### WHAT THE TASK ASKS
The post below asks whether a method for evaluating a complex integral is valid. List each verdict on that method that the poster reports receiving from the people asked.

### SOURCE DOCUMENT
____

Is this approach to evaluating a complex integral valid?

[polygamma]

$\displaystyle \int_{0}^{\infty} e^{-ix^{2}} \ dx = \lim_{R \to \infty} \int_{0}^{R} e^{-ix^{2}} \ dx $

I think I'm perfectly justified in treating $i$ like a constant since we're integrating with respect to a real variable.$ \displaystyle = \frac{1}{\sqrt{i}} \ \lim_{R \to \infty} \int_{0}^{i\sqrt{R}} e^{-u^{2}} \ du $ EDIT: Initially we were integrating along the positive real axis. By making that substitution, we are now integrating along the line in the complex plane that begins at the origin and makes a 45 degree angle with the positive real axis. But since the exponential function is analytic, the path itself doesn't matter. All that matters is the starting point and the ending point.$= \displaystyle \left( \frac{1}{\sqrt{2}} - i \frac{1}{\sqrt{2}} \right) \lim_{R \to \infty} \int_{0}^{i\sqrt{R}} e^{-u^{2}} \ du = \frac{\sqrt{\pi}}{2} \left( \frac{1}{\sqrt{2}} - i \frac{1}{\sqrt{2}} \right) \lim_{R \to \infty} \text{erf} \left( i \sqrt{R} \right) $$ \displaystyle = \frac{\sqrt{\pi}}{2} \left( \frac{1}{\sqrt{2}} - i \frac{1}{\sqrt{2}} \right)$ since the limit evaluates to 1 (which can be evaluated by using the asymptotic expansion of the error function)Depending on whom I ask, I get a different response. Some say it's totally valid; others say that it needs more justification to be valid; while a few contend it's totally invalid. Which is it?I've seen people say that $\displaystyle \int_{0}^{\infty} e^{-ix^{2}} \ dx = \frac{1}{\sqrt{i}} \int_{0}^{\infty} e^{-u^{2}} \ du$. Now that would require more justification.

____

### DATA EXTRACT
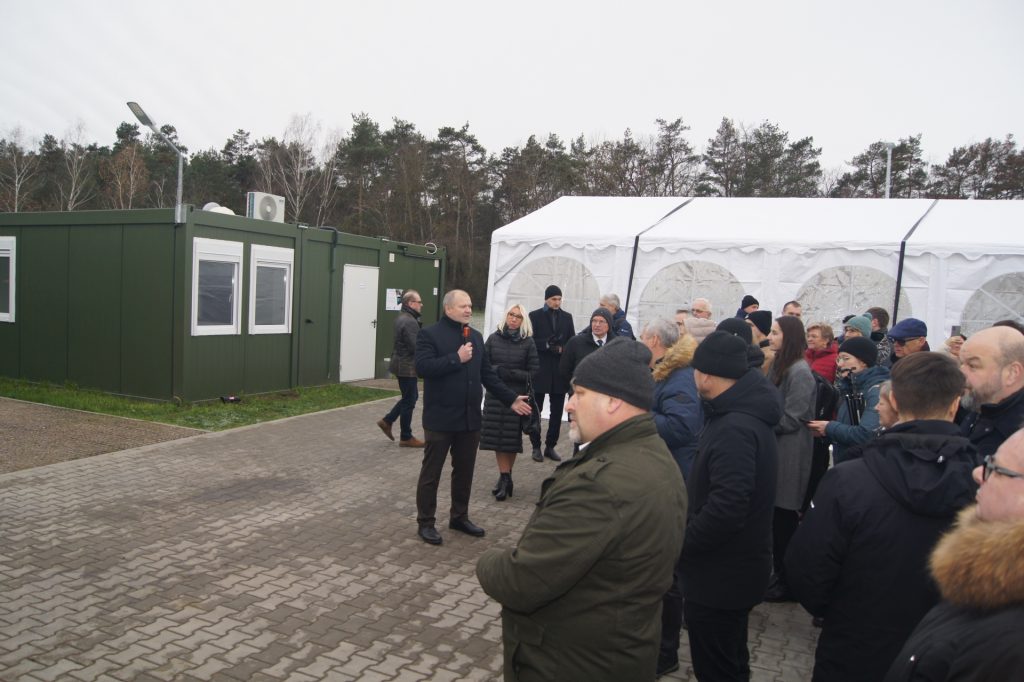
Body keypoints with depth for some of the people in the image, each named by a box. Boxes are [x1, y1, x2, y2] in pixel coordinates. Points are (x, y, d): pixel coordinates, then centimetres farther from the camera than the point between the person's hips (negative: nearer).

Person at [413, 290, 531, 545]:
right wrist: (456, 358, -20)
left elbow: (488, 373, 14)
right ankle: (425, 522, 16)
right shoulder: (430, 334, -7)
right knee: (431, 472, 4)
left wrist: (511, 399, 8)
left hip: (470, 417, 6)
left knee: (464, 471, 14)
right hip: (441, 417, -6)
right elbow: (422, 366, -20)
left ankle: (459, 517, 29)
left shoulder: (476, 337, 12)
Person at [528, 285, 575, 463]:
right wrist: (546, 344, -19)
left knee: (557, 412, 6)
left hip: (560, 372, 3)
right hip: (539, 371, -3)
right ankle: (536, 447, 15)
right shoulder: (535, 316, 0)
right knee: (536, 410, 5)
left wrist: (561, 348, -10)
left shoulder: (567, 317, 10)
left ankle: (550, 446, 16)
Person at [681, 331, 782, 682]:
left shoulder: (734, 429, -28)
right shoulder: (746, 412, 5)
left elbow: (726, 509, -33)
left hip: (721, 576, -10)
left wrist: (679, 544, -19)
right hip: (733, 569, 10)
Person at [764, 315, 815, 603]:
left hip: (790, 454, -9)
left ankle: (788, 582, 11)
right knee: (776, 516, 14)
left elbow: (791, 419, -17)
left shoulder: (800, 371, -16)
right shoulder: (780, 366, 13)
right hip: (776, 450, 9)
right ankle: (779, 573, 26)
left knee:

____

### TASK ANSWER
- It's totally valid.
- It needs more justification to be valid.
- It's totally invalid.